◆ **LIST OF TASKS**:
1/ In the piece about Journey video games, who does the voiceover in the TV commercial for the game?
2/ Pick up the piece about Journey video games after its final sentence and continue it.

◆ **PASSAGE SHOWN**:
Segment Open

|

A FOND
LOOK AT JOURNEY VIDEO GAMES
Don't Stop Believin' That The Really Really
Sucked!
Back in "the day" my pal Bill and I were videogame
junkies. We'd spend every moment of our free times playing our ATARI 2600
machines. Laughably basic by today's standards, the primitive graphics,
sounds, and single button joysticks still made for gameplay that would eat
up an afternoon in no time, while listening to great music of the day from
STYX, DEVO, and JOURNEY (OK...we sucked).

We'd eagerly await with baited breath for the
latest issue of ELECTRONIC GAMES magazine. Always chock full of the latest
Atari, Intellivision, and Odyssey 2 cartridges, it was the perfect way to
stay on top of the videogame world. And in the back of one issue in 1982
was an ad for a JOURNEY ATARI GAME!
The magazine ad was great. With a photo of the
band, it had a tagline at the bottom that said, "And just like Journey
Says ... Some May Win ... and Some May Lose." They even made a special TV
commercial for the game that you can
DOWNLOAD HERE (just a small 548K Real Media File).
It features concert footage and a cheezy voiceover by none other than
Casey Kaem, that challenges you to "Live to rock another day!". How
could someone NOT want to buy this excellent game?

Segment Closed

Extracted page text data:
Segment Open

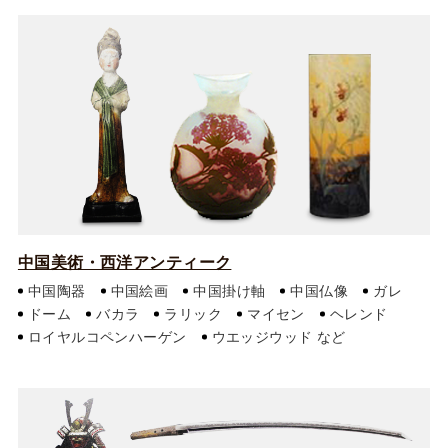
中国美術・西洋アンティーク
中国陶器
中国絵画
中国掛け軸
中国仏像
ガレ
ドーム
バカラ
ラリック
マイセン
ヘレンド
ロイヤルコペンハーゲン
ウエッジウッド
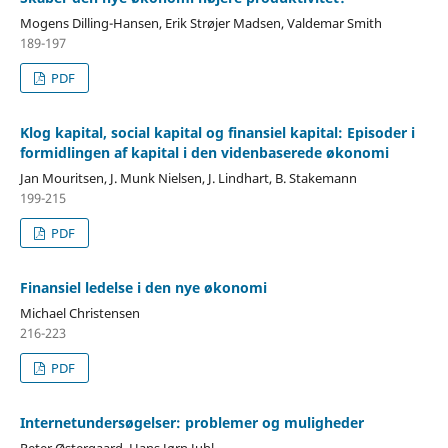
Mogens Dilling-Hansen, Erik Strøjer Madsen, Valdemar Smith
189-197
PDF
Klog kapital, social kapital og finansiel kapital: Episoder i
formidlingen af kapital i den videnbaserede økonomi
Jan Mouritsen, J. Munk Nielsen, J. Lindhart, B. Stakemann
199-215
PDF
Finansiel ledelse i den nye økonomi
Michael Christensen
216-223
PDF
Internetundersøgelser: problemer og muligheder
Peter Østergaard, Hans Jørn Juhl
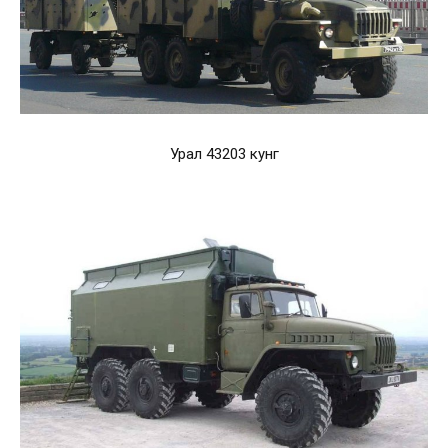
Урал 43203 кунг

Segment Closed
Segment Open

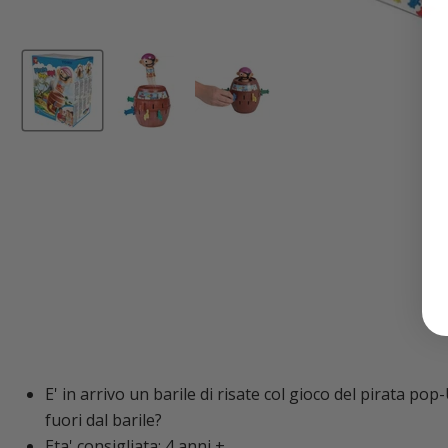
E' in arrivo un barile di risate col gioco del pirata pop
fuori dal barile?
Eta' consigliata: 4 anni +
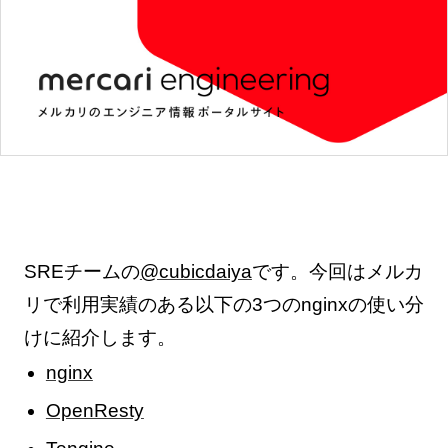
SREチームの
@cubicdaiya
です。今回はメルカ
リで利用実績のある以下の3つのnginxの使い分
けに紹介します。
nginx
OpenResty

Segment Closed

◆ **ANSWERS**:
1/ Casey Kaem

2/
From
the long gone company DATA AGE, this Atari game featured a crude version
of "Don't Stop Believing" that while you guided each band member to
safety, avoiding love crazed groupies and greedy promoters. The annoying
music made it nearly impossible to play for more than 10 minutes without
wanting to hurl the cartridge across the room and shatter it to bits.
As you can see from the picture above, they had a
tough time actually capturing accurate likenesses of the band members.
This is either Neil Schon or Steve Perry...it's hard to tell for sure.

By the way, I found this picture on a particularly
disturbing eBay auction. The seller had 12 different boxed Journey
games. How on earth does someone accumulate 12 of these, let alone
2?

You'd think this grand experiment of mixing rock
and video games for the very first time would have stopped here. But
Journey took it a step further. Data Age was struggling financially
(Gee...even after spending a fortune promoting this classic?), so they
sold the rights to Bally/Midway to actually make an Arcade version of
Journey.
I remember when this first appeared at the LeMans
Speedway arcade at Southland Mall in Hayward, California. There was a
crowd of teens around it, not sure what to make of it. The gameplay was
horrible, but there was some amazing features to it that really set it
apart.
Instead of Pac-Man still "blip and bleep" type
music, the game played actual full vocal version of the Journey hit
"Separate Ways". Reading about how hard it was to get voice synthesized
for games as primitive as BERSERK, I was amazed to hear a whole song in a
game.

It turns out that the "way ahead of its time
audio" was actually an internal cassette player that had an endless loop
tape ready to go. You can only imagine how long that lasted before
breaking with all the kicking and smacking the machine took in an average
week.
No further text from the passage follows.